## TASK TO COMPLETE:
Among the entries, which lines carry the string "bottom"? Copy every one.

#### EXERCISE INPUTS ####

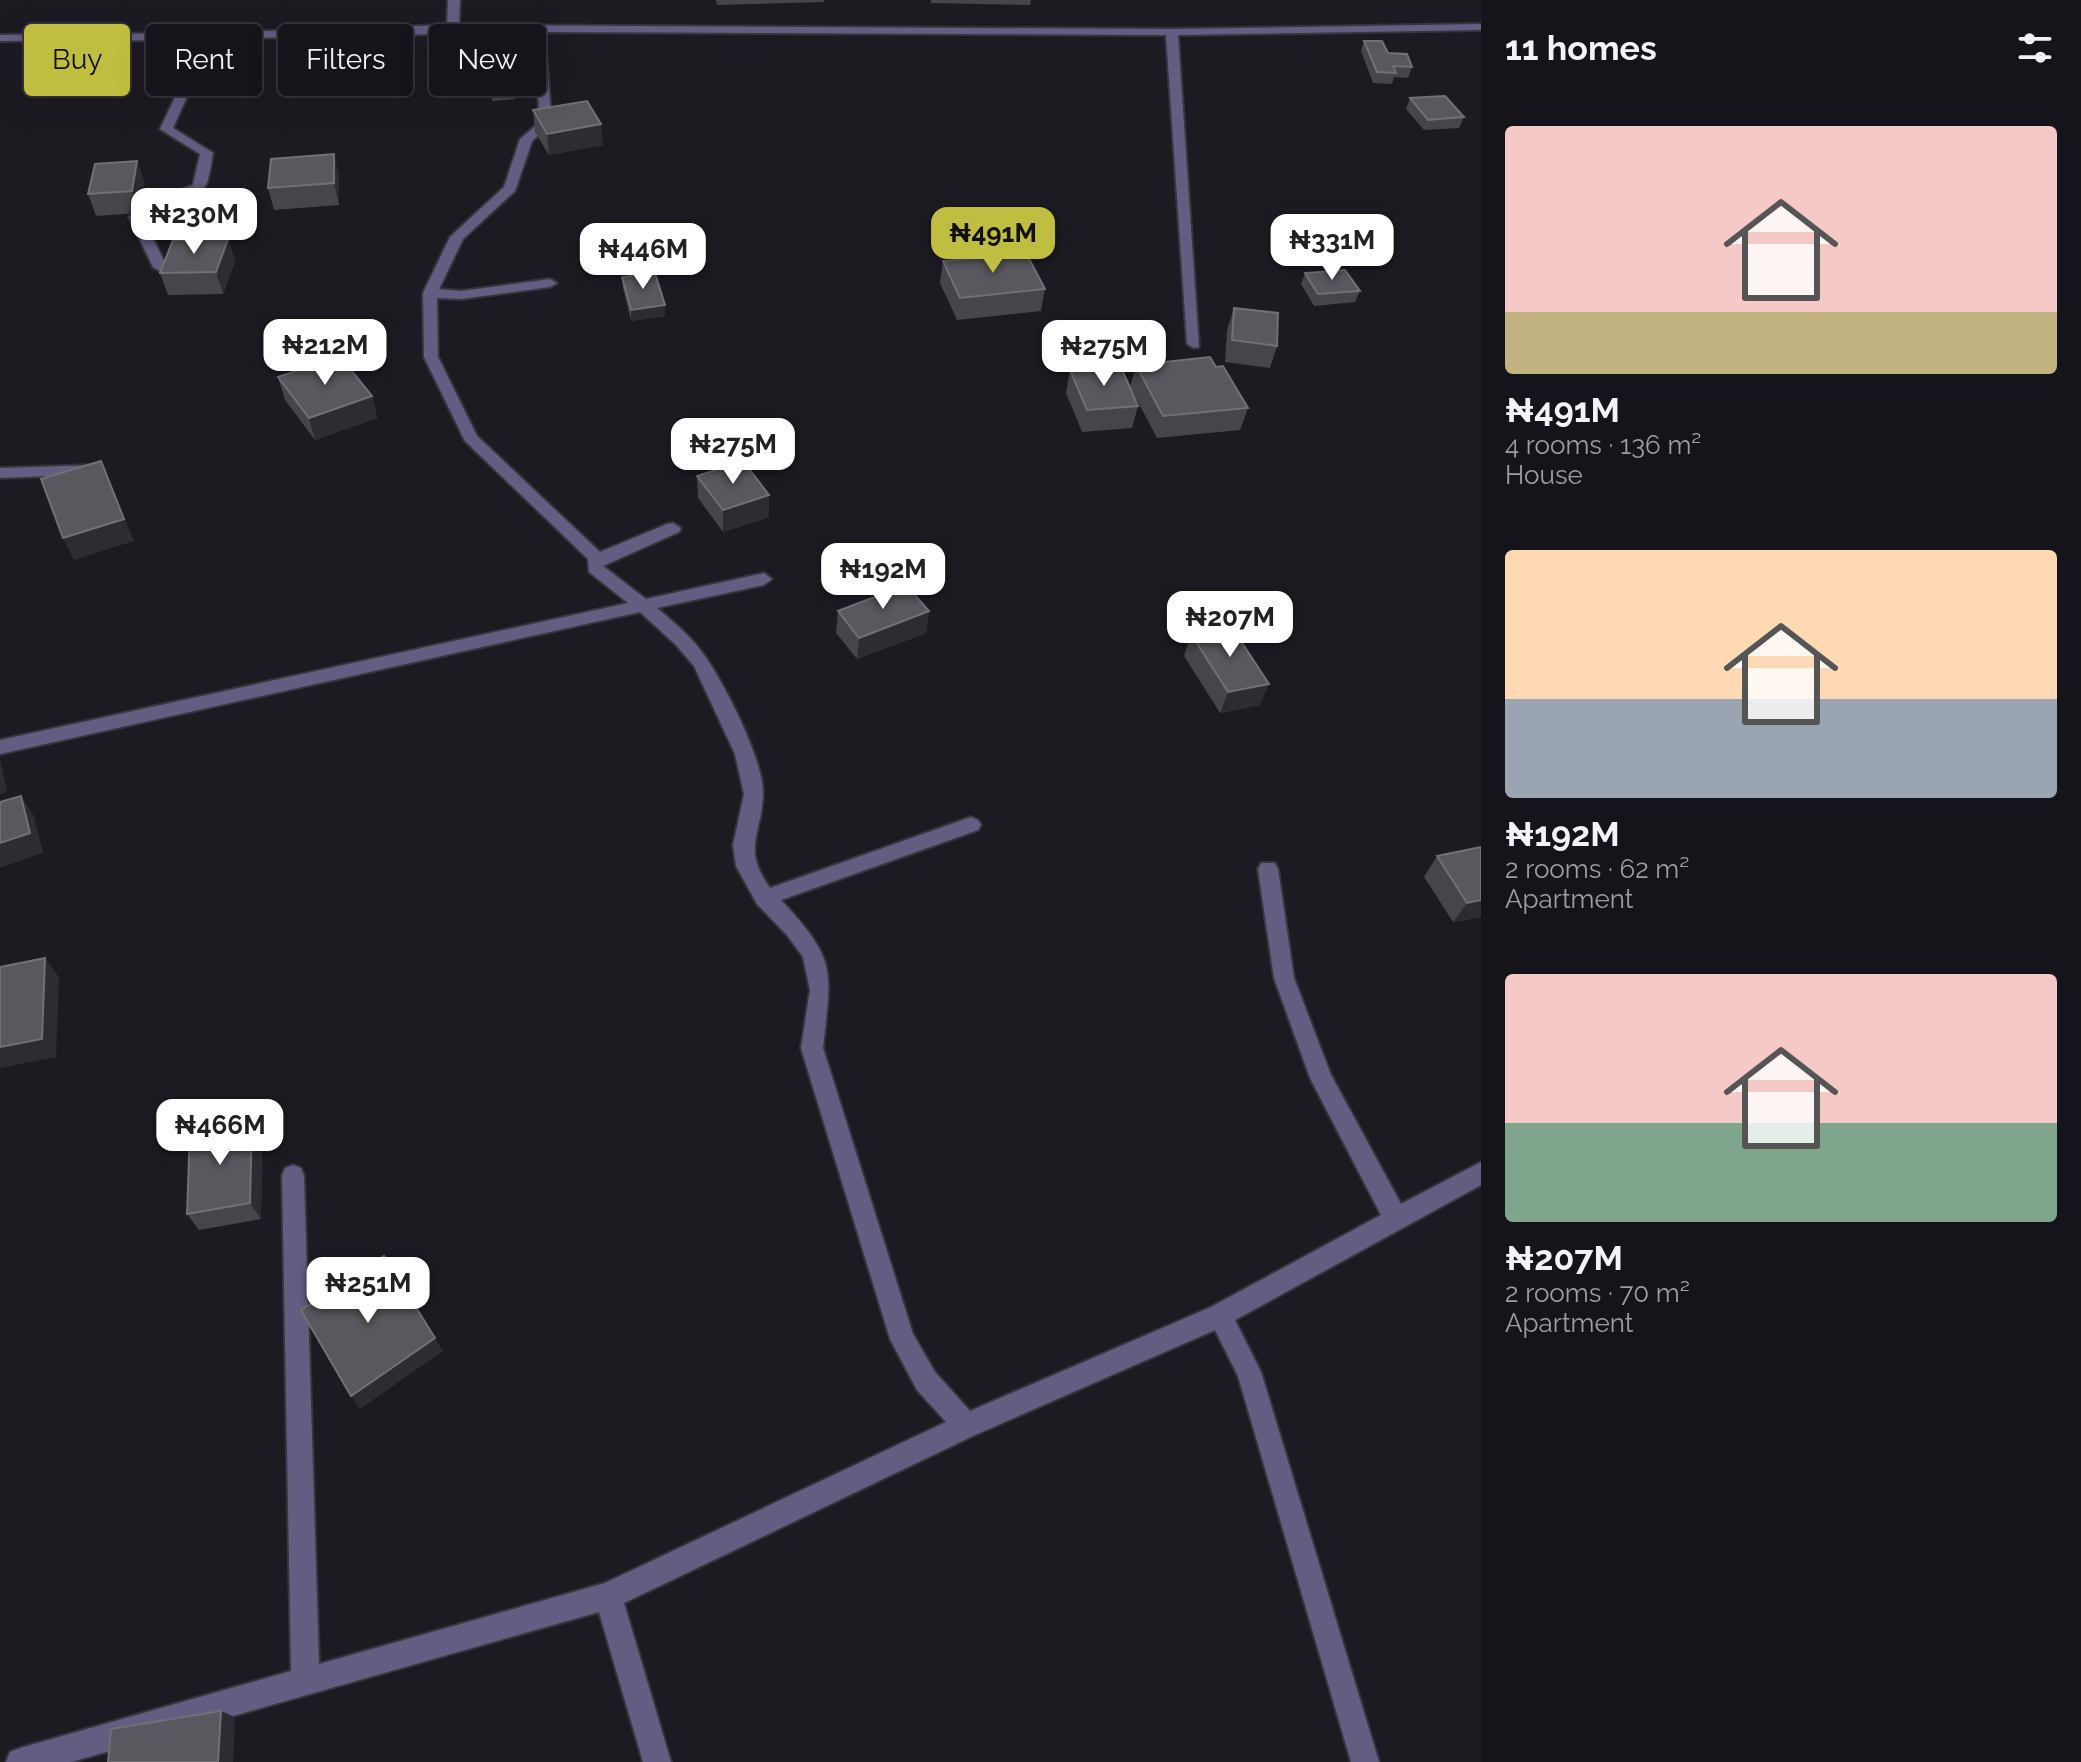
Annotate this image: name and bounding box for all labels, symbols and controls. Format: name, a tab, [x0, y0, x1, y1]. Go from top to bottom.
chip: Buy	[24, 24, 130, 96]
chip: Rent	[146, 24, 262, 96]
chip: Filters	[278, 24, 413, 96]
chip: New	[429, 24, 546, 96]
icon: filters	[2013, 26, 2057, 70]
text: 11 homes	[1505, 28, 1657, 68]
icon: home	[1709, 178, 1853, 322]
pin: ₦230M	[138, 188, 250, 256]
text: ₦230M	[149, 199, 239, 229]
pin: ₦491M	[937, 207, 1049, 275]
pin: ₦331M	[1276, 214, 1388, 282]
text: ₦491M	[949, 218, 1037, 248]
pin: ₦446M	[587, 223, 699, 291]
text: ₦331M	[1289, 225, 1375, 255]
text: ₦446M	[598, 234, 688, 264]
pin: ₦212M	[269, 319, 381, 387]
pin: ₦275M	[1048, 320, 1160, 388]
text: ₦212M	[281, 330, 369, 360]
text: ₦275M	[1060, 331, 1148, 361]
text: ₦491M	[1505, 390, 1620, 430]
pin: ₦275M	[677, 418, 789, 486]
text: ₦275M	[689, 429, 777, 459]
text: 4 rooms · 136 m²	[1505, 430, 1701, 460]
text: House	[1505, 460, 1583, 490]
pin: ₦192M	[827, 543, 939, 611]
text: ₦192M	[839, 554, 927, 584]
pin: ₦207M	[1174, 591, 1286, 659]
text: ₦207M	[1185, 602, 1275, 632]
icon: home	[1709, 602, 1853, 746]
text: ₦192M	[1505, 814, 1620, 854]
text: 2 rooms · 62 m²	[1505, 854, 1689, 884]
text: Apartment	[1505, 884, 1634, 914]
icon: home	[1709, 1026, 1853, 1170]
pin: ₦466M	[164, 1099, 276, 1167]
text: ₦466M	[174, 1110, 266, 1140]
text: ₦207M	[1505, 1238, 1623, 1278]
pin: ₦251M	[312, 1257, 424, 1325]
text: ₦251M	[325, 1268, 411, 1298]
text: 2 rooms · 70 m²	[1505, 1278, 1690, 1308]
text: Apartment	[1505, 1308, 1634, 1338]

####
#### EXERCISE INPUTS ####

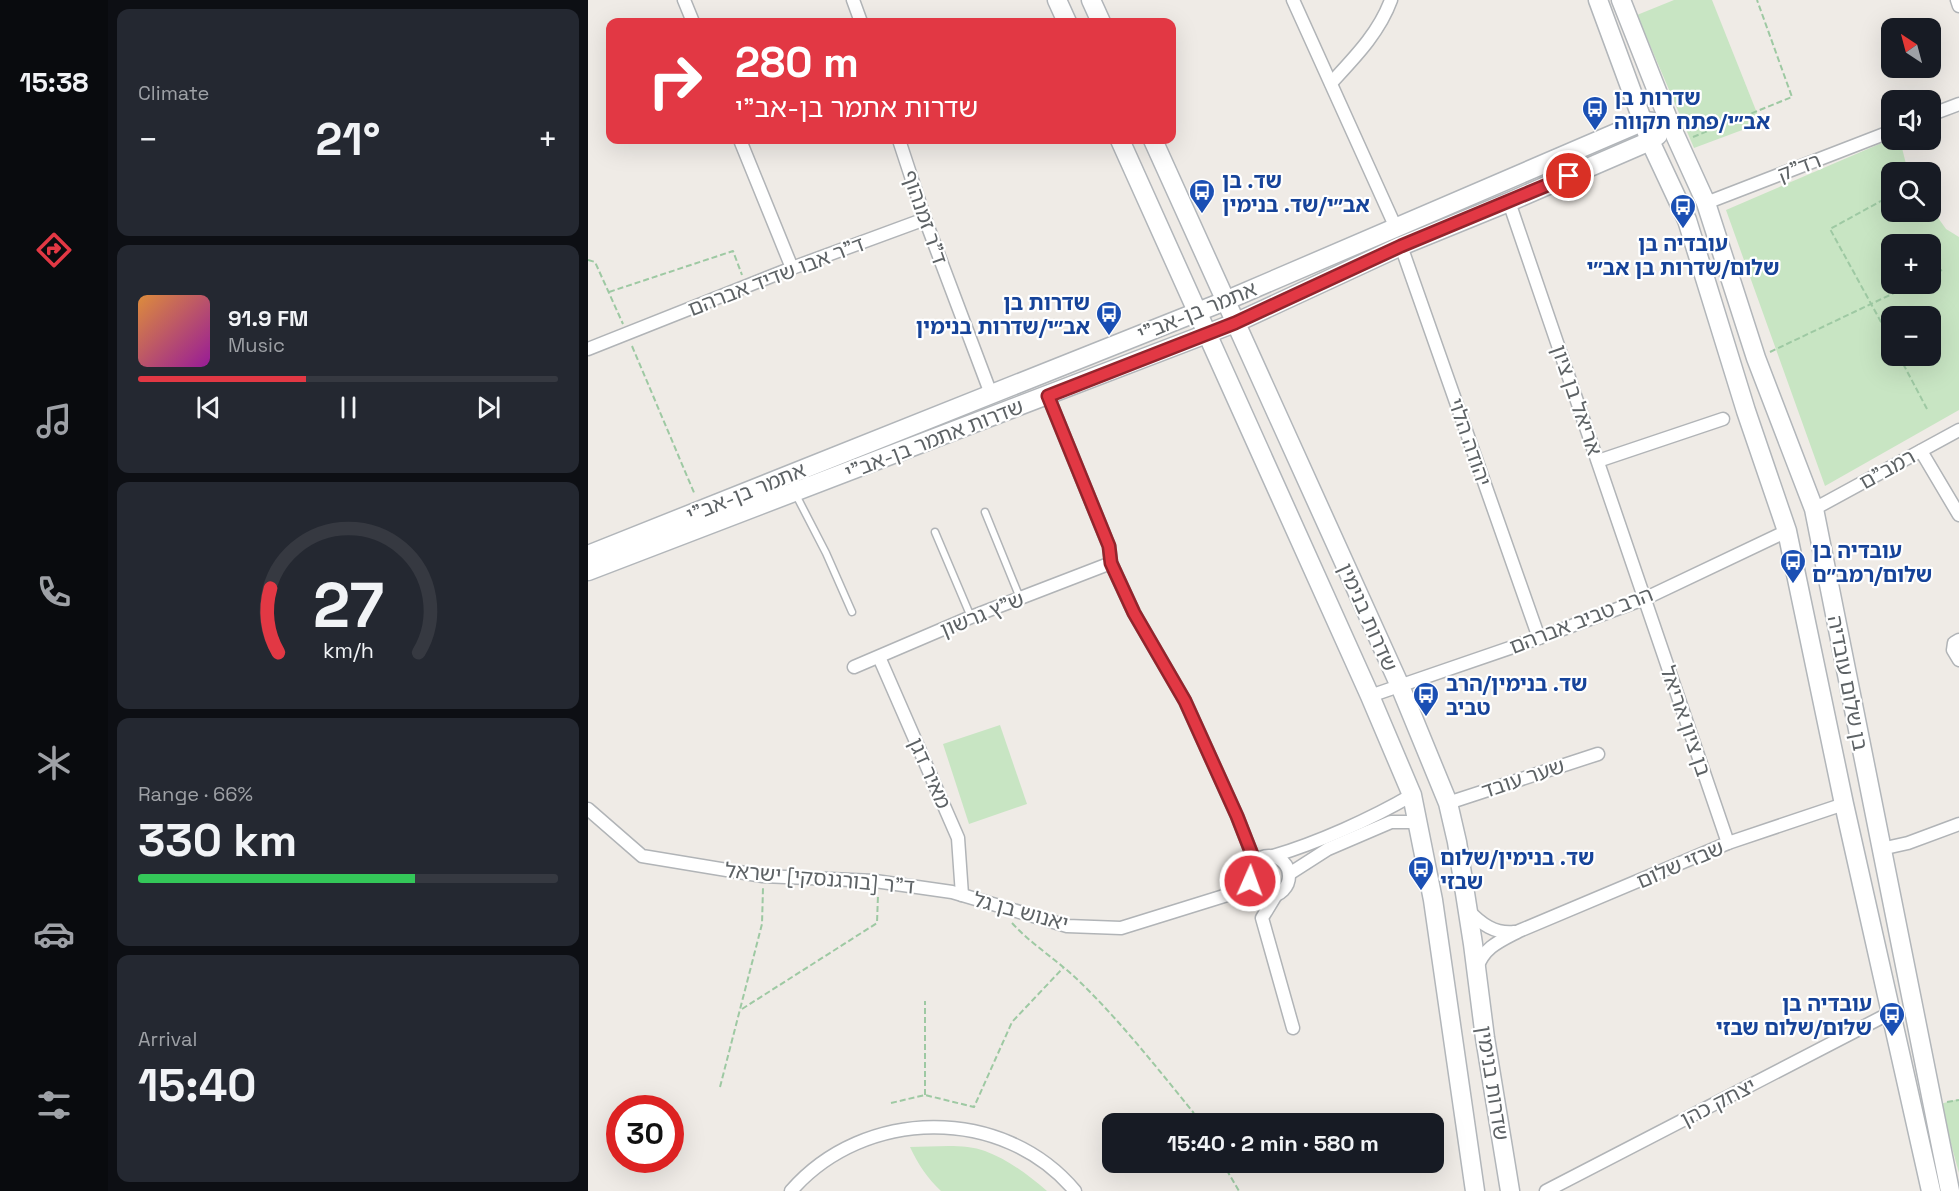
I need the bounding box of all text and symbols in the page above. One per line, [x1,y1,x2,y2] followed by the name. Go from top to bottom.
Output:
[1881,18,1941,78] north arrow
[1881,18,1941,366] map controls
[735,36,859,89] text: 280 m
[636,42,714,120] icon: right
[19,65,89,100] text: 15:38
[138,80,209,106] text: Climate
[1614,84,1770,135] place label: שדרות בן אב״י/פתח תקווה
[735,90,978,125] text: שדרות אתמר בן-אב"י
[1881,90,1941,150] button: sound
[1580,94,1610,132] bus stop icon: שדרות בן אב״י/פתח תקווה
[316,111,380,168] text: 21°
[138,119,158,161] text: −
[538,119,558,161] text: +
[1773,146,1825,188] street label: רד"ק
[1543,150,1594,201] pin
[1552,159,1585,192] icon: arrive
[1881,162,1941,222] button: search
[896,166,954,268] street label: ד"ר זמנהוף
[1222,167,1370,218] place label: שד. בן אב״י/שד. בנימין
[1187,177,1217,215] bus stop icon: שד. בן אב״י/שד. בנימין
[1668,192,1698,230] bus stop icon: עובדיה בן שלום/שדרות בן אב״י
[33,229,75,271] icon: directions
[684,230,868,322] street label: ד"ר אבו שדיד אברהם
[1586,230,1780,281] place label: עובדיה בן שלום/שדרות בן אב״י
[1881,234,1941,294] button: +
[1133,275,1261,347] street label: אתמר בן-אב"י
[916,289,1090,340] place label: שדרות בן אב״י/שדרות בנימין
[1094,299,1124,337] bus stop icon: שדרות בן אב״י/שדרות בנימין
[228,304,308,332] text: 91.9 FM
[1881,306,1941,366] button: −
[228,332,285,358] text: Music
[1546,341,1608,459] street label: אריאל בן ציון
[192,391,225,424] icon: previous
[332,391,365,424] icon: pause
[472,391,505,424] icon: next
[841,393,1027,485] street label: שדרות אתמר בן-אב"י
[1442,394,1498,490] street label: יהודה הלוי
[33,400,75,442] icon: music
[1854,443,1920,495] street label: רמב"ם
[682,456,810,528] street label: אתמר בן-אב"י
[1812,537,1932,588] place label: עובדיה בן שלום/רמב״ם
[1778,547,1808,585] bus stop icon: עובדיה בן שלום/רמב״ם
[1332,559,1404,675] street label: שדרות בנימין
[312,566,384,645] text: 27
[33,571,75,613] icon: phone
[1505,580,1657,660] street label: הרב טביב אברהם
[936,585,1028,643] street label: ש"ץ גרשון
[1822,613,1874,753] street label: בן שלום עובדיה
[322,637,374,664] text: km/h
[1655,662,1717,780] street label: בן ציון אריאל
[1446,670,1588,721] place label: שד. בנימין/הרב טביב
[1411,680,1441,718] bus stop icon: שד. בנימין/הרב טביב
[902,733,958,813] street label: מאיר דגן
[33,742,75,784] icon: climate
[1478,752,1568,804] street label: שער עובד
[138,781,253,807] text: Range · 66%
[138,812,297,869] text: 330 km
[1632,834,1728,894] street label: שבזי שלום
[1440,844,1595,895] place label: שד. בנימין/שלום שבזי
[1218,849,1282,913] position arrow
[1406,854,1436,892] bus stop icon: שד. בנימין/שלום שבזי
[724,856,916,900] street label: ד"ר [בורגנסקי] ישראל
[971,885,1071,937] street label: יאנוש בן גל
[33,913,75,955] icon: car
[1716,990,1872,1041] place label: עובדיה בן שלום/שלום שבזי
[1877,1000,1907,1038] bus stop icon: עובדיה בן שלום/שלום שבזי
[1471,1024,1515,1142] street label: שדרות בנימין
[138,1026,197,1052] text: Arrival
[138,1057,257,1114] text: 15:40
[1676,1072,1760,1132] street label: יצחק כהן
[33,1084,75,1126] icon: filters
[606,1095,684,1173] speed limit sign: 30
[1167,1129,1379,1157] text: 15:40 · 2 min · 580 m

####

## PROBLEM SOLUTION:
Annotate this image: name and bounding box for all labels, symbols and controls. Format: name, a tab, [x0, y0, x1, y1]. Go from top to bottom.
I need the bounding box of all text and symbols in the page above. One per line, [x1,y1,x2,y2] followed by the name. Go from top to bottom.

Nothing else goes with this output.